- To do -
Below are the records; print them all without any alteration.

- Data for review -
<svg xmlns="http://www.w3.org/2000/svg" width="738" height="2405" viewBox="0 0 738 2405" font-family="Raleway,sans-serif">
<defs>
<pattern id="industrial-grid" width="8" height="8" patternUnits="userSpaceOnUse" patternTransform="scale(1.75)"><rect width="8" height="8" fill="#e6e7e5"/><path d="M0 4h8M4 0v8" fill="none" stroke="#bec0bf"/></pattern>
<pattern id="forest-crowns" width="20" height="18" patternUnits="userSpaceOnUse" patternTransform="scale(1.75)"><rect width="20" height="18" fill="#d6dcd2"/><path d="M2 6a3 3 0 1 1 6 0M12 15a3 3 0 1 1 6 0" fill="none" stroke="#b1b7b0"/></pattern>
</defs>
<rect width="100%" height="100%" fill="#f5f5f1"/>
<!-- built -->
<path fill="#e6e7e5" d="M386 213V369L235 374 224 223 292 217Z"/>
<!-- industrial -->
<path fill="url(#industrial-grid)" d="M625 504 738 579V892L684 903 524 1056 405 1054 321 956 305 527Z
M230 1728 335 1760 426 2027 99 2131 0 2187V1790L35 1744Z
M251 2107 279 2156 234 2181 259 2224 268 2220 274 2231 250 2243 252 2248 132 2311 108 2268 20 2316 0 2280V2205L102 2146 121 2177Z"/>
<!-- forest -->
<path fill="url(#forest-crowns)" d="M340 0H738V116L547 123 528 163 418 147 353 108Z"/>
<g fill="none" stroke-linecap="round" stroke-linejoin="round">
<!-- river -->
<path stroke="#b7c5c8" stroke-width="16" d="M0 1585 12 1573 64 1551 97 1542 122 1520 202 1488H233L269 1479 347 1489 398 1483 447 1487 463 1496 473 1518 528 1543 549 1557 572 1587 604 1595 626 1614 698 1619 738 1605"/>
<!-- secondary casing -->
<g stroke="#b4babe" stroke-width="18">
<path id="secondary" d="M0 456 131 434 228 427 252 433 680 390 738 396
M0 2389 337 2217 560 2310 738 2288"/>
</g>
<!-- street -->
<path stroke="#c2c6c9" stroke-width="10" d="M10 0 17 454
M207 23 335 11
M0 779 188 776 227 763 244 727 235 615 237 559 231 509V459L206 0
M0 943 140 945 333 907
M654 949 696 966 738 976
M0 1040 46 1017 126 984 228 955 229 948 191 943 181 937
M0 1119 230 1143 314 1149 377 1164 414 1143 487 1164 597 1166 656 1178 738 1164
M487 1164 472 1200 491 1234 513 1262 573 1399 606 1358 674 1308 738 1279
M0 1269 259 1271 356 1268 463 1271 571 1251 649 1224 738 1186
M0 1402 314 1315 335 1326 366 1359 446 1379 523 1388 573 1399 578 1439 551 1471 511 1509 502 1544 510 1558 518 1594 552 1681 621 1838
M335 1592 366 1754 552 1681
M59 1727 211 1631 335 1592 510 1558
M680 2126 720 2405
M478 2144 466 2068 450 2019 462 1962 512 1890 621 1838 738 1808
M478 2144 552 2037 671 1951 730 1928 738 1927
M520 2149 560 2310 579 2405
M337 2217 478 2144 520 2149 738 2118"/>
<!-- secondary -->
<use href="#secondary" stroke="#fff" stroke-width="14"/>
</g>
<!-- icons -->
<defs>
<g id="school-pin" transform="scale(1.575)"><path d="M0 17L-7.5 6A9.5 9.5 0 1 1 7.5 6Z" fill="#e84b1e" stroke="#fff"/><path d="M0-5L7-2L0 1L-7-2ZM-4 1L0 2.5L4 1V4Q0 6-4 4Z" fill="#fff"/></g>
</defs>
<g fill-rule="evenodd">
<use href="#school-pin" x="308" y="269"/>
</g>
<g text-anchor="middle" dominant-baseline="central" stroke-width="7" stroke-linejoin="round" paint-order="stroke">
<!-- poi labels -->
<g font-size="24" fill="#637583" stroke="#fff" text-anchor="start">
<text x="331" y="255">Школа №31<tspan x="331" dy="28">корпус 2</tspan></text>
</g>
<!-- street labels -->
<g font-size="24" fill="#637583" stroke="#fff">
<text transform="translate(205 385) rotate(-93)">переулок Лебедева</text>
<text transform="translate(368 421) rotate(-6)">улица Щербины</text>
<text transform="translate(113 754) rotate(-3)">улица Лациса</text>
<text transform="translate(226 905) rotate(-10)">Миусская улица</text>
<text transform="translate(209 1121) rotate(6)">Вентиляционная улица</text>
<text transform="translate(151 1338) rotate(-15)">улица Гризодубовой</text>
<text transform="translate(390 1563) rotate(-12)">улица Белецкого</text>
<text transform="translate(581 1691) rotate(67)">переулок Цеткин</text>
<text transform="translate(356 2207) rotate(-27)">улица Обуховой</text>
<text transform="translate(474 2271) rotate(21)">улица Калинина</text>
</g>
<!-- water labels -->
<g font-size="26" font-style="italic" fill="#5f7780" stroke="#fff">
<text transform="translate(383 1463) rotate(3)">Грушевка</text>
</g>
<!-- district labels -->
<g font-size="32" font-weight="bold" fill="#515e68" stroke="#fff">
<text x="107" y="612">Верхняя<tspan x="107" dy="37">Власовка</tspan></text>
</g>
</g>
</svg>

- Your solution -
<svg xmlns="http://www.w3.org/2000/svg" width="738" height="2405" viewBox="0 0 738 2405" font-family="Raleway,sans-serif">
<defs>
<pattern id="industrial-grid" width="8" height="8" patternUnits="userSpaceOnUse" patternTransform="scale(1.75)"><rect width="8" height="8" fill="#e6e7e5"/><path d="M0 4h8M4 0v8" fill="none" stroke="#bec0bf"/></pattern>
<pattern id="forest-crowns" width="20" height="18" patternUnits="userSpaceOnUse" patternTransform="scale(1.75)"><rect width="20" height="18" fill="#d6dcd2"/><path d="M2 6a3 3 0 1 1 6 0M12 15a3 3 0 1 1 6 0" fill="none" stroke="#b1b7b0"/></pattern>
</defs>
<rect width="100%" height="100%" fill="#f5f5f1"/>
<!-- built -->
<path fill="#e6e7e5" d="M386 213V369L235 374 224 223 292 217Z"/>
<!-- industrial -->
<path fill="url(#industrial-grid)" d="M625 504 738 579V892L684 903 524 1056 405 1054 321 956 305 527Z
M230 1728 335 1760 426 2027 99 2131 0 2187V1790L35 1744Z
M251 2107 279 2156 234 2181 259 2224 268 2220 274 2231 250 2243 252 2248 132 2311 108 2268 20 2316 0 2280V2205L102 2146 121 2177Z"/>
<!-- forest -->
<path fill="url(#forest-crowns)" d="M340 0H738V116L547 123 528 163 418 147 353 108Z"/>
<g fill="none" stroke-linecap="round" stroke-linejoin="round">
<!-- river -->
<path stroke="#b7c5c8" stroke-width="16" d="M0 1585 12 1573 64 1551 97 1542 122 1520 202 1488H233L269 1479 347 1489 398 1483 447 1487 463 1496 473 1518 528 1543 549 1557 572 1587 604 1595 626 1614 698 1619 738 1605"/>
<!-- secondary casing -->
<g stroke="#b4babe" stroke-width="18">
<path id="secondary" d="M0 456 131 434 228 427 252 433 680 390 738 396
M0 2389 337 2217 560 2310 738 2288"/>
</g>
<!-- street -->
<path stroke="#c2c6c9" stroke-width="10" d="M10 0 17 454
M207 23 335 11
M0 779 188 776 227 763 244 727 235 615 237 559 231 509V459L206 0
M0 943 140 945 333 907
M654 949 696 966 738 976
M0 1040 46 1017 126 984 228 955 229 948 191 943 181 937
M0 1119 230 1143 314 1149 377 1164 414 1143 487 1164 597 1166 656 1178 738 1164
M487 1164 472 1200 491 1234 513 1262 573 1399 606 1358 674 1308 738 1279
M0 1269 259 1271 356 1268 463 1271 571 1251 649 1224 738 1186
M0 1402 314 1315 335 1326 366 1359 446 1379 523 1388 573 1399 578 1439 551 1471 511 1509 502 1544 510 1558 518 1594 552 1681 621 1838
M335 1592 366 1754 552 1681
M59 1727 211 1631 335 1592 510 1558
M680 2126 720 2405
M478 2144 466 2068 450 2019 462 1962 512 1890 621 1838 738 1808
M478 2144 552 2037 671 1951 730 1928 738 1927
M520 2149 560 2310 579 2405
M337 2217 478 2144 520 2149 738 2118"/>
<!-- secondary -->
<use href="#secondary" stroke="#fff" stroke-width="14"/>
</g>
<!-- icons -->
<defs>
<g id="school-pin" transform="scale(1.575)"><path d="M0 17L-7.5 6A9.5 9.5 0 1 1 7.5 6Z" fill="#e84b1e" stroke="#fff"/><path d="M0-5L7-2L0 1L-7-2ZM-4 1L0 2.5L4 1V4Q0 6-4 4Z" fill="#fff"/></g>
</defs>
<g fill-rule="evenodd">
<use href="#school-pin" x="308" y="269"/>
</g>
<g text-anchor="middle" dominant-baseline="central" stroke-width="7" stroke-linejoin="round" paint-order="stroke">
<!-- poi labels -->
<g font-size="24" fill="#637583" stroke="#fff" text-anchor="start">
<text x="331" y="255">Школа №31<tspan x="331" dy="28">корпус 2</tspan></text>
</g>
<!-- street labels -->
<g font-size="24" fill="#637583" stroke="#fff">
<text transform="translate(205 385) rotate(-93)">переулок Лебедева</text>
<text transform="translate(368 421) rotate(-6)">улица Щербины</text>
<text transform="translate(113 754) rotate(-3)">улица Лациса</text>
<text transform="translate(226 905) rotate(-10)">Миусская улица</text>
<text transform="translate(209 1121) rotate(6)">Вентиляционная улица</text>
<text transform="translate(151 1338) rotate(-15)">улица Гризодубовой</text>
<text transform="translate(390 1563) rotate(-12)">улица Белецкого</text>
<text transform="translate(581 1691) rotate(67)">переулок Цеткин</text>
<text transform="translate(356 2207) rotate(-27)">улица Обуховой</text>
<text transform="translate(474 2271) rotate(21)">улица Калинина</text>
</g>
<!-- water labels -->
<g font-size="26" font-style="italic" fill="#5f7780" stroke="#fff">
<text transform="translate(383 1463) rotate(3)">Грушевка</text>
</g>
<!-- district labels -->
<g font-size="32" font-weight="bold" fill="#515e68" stroke="#fff">
<text x="107" y="612">Верхняя<tspan x="107" dy="37">Власовка</tspan></text>
</g>
</g>
</svg>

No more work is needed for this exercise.